Hennekens C H, O'Donnell C J, Ridker P M
Brigham and Women's Hospital, Department of Medicine, Boston 02215-1204, USA.
Eur Heart J. 1995 Jul;16 Suppl D:2-9. doi: 10.1093/eurheartj/16.suppl_d.2.
Randomised trials of coronary artery patency and mortality support the routine use of antithrombotic therapy in all patients with suspected acute myocardial infarction. At present, it is unclear whether antiplatelet therapy with aspirin alone will suffice or the addition of anticoagulation with either heparin or the newer specific thrombin inhibitor, hirudin, will confer a net benefit. The ongoing randomised trials, such as GUSTO-2 and TIMI-9, will provide relevant information on the use of aspirin plus heparin or aspirin plus hirudin in patients treated with thrombolytic therapy. The First American Study of Infarct Survival (ASIS-1) will provide data which are relevant to the large population of patients who, in the United States, do not receive thrombolytic therapy. When these data become available it will be possible for clinicians to make rational individual decisions and policy-makers to formulate guidelines concerning optimal antithrombotic therapy in myocardial infarction.

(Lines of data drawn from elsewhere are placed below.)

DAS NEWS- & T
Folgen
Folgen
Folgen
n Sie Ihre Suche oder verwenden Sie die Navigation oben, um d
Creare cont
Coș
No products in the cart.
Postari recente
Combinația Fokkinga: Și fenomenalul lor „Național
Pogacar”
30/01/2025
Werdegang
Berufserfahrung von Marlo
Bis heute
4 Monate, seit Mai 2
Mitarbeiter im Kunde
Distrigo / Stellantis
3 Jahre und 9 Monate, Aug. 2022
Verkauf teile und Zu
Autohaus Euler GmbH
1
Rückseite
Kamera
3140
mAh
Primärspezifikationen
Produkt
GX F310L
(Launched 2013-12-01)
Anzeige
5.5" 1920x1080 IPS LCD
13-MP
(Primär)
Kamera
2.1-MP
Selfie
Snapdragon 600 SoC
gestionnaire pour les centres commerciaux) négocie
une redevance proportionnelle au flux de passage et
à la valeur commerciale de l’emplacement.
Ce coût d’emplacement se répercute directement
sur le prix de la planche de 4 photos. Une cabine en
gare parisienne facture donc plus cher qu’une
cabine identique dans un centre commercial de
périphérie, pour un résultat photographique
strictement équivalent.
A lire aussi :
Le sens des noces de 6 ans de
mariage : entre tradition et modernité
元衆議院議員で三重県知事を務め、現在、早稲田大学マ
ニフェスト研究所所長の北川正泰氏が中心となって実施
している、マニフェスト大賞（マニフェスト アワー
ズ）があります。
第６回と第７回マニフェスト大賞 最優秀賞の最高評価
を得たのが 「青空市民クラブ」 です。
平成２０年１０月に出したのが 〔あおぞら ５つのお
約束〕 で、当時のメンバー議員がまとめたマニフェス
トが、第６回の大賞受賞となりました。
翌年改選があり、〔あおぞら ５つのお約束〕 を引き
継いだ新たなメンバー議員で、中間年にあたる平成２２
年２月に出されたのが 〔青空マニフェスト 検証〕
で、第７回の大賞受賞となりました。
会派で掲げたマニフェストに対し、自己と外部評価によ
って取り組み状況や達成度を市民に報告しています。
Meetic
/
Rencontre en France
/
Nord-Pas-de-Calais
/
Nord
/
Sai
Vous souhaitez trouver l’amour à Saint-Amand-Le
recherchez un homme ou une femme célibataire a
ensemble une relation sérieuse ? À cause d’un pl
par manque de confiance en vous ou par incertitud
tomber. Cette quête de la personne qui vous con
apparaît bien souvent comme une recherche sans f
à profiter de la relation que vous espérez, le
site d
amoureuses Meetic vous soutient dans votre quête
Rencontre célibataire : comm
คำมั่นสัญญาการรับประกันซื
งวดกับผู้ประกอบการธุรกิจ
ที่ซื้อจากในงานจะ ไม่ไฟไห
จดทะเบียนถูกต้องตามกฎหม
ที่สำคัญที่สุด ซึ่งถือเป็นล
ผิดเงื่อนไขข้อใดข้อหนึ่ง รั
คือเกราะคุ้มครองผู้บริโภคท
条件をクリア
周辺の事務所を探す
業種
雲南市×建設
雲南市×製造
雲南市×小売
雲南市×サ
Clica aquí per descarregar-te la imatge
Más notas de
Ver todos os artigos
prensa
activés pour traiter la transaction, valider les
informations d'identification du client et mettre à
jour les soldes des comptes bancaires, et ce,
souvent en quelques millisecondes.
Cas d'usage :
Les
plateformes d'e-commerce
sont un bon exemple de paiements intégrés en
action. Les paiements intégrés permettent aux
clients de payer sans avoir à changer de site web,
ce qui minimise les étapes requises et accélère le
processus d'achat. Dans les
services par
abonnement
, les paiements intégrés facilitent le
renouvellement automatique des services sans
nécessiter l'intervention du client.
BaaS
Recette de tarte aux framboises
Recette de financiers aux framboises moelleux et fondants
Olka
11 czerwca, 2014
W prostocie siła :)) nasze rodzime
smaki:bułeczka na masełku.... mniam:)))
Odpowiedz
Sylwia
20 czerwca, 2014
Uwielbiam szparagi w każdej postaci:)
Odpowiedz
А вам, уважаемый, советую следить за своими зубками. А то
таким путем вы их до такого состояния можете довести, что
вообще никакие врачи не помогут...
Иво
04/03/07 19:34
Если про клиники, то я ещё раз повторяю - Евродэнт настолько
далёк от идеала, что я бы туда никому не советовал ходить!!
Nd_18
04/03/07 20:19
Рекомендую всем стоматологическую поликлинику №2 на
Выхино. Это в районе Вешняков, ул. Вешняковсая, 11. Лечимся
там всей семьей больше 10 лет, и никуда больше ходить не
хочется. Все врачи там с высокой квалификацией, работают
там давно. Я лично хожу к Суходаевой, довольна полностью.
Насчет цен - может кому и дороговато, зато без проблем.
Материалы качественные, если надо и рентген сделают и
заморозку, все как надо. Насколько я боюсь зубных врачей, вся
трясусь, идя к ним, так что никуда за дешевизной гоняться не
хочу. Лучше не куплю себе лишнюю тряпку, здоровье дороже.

关于冠状动脉通畅情况和死亡率的随机试验支持在所有疑似急性心肌梗死患者中常规使用抗血栓治疗。目前,尚不清楚单独使用阿司匹林进行抗血小板治疗是否足够,或者加用肝素或新型特异性凝血酶抑制剂水蛭素进行抗凝治疗是否会带来净获益。正在进行的随机试验,如GUSTO - 2和TIMI - 9,将提供关于在接受溶栓治疗的患者中使用阿司匹林加肝素或阿司匹林加水蛭素的相关信息。美国首次心肌梗死生存研究(ASIS - 1)将为美国大量未接受溶栓治疗的患者提供相关数据。当这些数据可得时,临床医生将能够做出合理的个体化决策,政策制定者也能够制定关于心肌梗死最佳抗血栓治疗的指南。